# Strip mall pricing



## CITY SWEEP (Nov 5, 2005)

I am currently bidding a sweeping job. The area involves about 2 1/2 to 3 acres paved strip mall. It contains 10 trash-cans also. It is a Z shaped configuration with stores along two sides. No landscaping, cart corrals or parking curbs involved. Pretty flat. I am wondering what the current price would be. Is the price by the acreage or by time involved. The owner stated that he is currently paying $50.00 for weekly cleaning. I want to know how anyone in the business can sweep for this price, with the size lot involved. Any ideas? I really appreciate the help.


----------



## Runner (Jul 21, 2000)

• • • • • • •

• Set of tasks:
**A)** Copy the part of the strip mall pricing thread that begins at the words "# Strip mall" and stops after "appreciate the help.", renaming "trash-cans" as "garbage bins".
**B)** In the strip mall pricing thread, how much does the owner say he currently pays for weekly cleaning?
The items that follow come from a separate source.

• Material supplied:

• • • • • • •

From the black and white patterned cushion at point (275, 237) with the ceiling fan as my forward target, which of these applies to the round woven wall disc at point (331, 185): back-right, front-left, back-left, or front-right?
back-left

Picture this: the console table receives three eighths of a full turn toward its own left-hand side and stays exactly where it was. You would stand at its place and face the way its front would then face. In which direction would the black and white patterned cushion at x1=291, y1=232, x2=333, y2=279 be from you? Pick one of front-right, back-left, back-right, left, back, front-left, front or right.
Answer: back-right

• • • • • • •

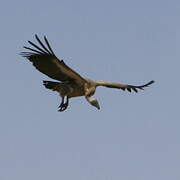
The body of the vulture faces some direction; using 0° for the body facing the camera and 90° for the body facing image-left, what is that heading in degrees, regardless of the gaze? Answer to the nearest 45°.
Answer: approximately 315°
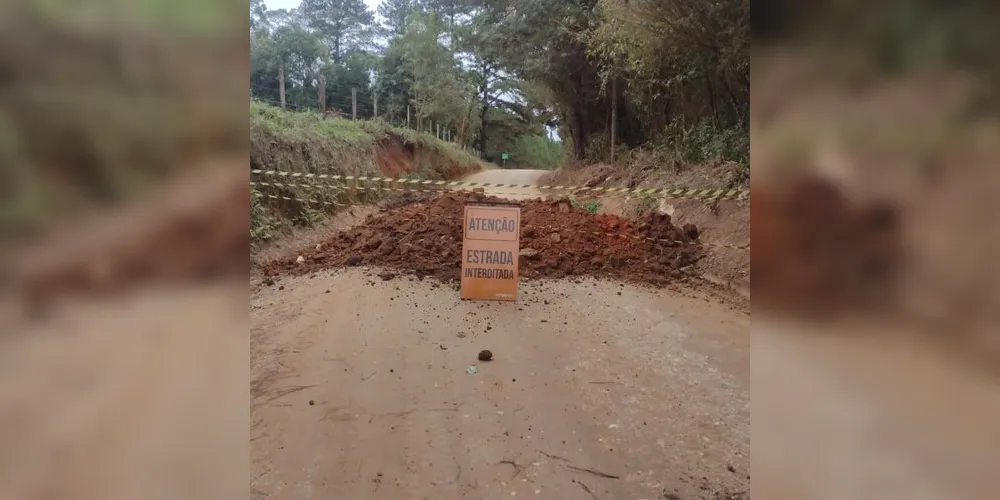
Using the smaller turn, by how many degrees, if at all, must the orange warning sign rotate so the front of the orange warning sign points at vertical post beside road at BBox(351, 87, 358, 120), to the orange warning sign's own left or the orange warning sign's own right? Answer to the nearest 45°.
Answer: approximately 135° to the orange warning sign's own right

• • • • • • •

• Expected responses:
**A)**
# Strip mall pricing



## CITY SWEEP (Nov 5, 2005)

I am currently bidding a sweeping job. The area involves about 2 1/2 to 3 acres paved strip mall. It contains 10 garbage bins also. It is a Z shaped configuration with stores along two sides. No landscaping, cart corrals or parking curbs involved. Pretty flat. I am wondering what the current price would be. Is the price by the acreage or by time involved. The owner stated that he is currently paying $50.00 for weekly cleaning. I want to know how anyone in the business can sweep for this price, with the size lot involved. Any ideas? I really appreciate the help.

**B)** $50.00